Part of why so many men turn out to be like that — creepy and unsafe — is because the self-appointed and/or nominally God-ordained Moral Instructors spend more energy policing women for potential violations of their alleged ideal form of femininity than they spend teaching men forms of masculinity that don’t make them creepy and unsafe.

It’s not that these Moral Instructors don’t care about the latter, but the prior takes priority because policing women and policing femininity turns out to be an overwhelming and impossible task. Masculinity might be compromised by anything at any moment, by any woman at any time, and so ensuring that nothing women do will in any way threaten this fragile, delicate construct has taken up all of the time and energy that these Moral Instructors might otherwise have had to teach men to not be creepy predators.

I mean, who has time to teach men to be better when there are still women out there somewhere compromising their mature femininity by wearing yoga pants?

But even if that overwhelming task of perpetually policing proper femininity did allow any remaining time for teaching some safer, less creepy form of masculinity what could that possibly look like? Start telling men to stop treating women as bit players in their own imaginary dirty jokes, pornos, horror movies and doctrinal treatises and you will inevitably wind up threatening their masculinity instead of shielding it and protecting it as a precious, fragile, brittle treasure that must be spared from all potential contamination or compromise.

What fascinates me here is Piper’s choice to live in a fraught, stressful, anxiety-generating universe of his own imagination. It’s like a perverse, funhouse-mirror version of the kind of sacralizing spirituality pursued by saints like Lawrence and Therese and Rogers. Instead of making every encounter an opportunity to seek and welcome that which is holy it makes every encounter a threat to some imagined construct of masculinity — a construct that cannot survive in the real world without perpetual, infallible vigilance.

Why would anyone choose to live like that? Why would anyone want to complicate their life and obstruct their own happiness in this way? You can either just ask for directions to the freeway when you need to ask for directions or else you can choose to think, “Oh no!
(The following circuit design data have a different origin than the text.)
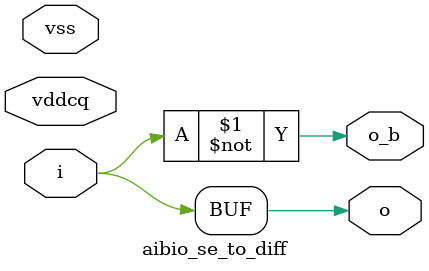
<source format=sv>
`timescale 1ps/1fs

module aibio_se_to_diff
	(
	input vddcq,
	input vss,
	input i,
	output o,
	output o_b
	);

assign o = i;
assign o_b = ~i;

endmodule

</source>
I need directions, and we all know that asking for directions is a perilous endeavor in which, at any moment, my mature masculinity might be compromised!” What could possibly make you prefer the latter?
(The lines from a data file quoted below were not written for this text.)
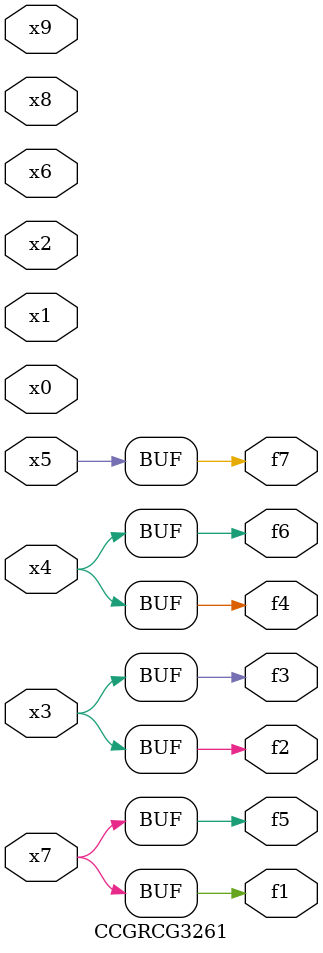
<source format=v>
module CCGRCG3261(
	input x0, x1, x2, x3, x4, x5, x6, x7, x8, x9,
	output f1, f2, f3, f4, f5, f6, f7
);
	assign f1 = x7;
	assign f2 = x3;
	assign f3 = x3;
	assign f4 = x4;
	assign f5 = x7;
	assign f6 = x4;
	assign f7 = x5;
endmodule

</source>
And, again, choosing to pretend to live in such a world also seems to require, for these defenders of “biblical manhood,” denying that others have no choice about living in a world in which even something as mundane as asking directions to the freeway  carries the risk of getting perved on, preached at, assaulted, or killed — most likely with impunity for the attacker (“She had it coming, after all, she went into his backyard wearing yoga pants — her mature femininity was clearly compromised”).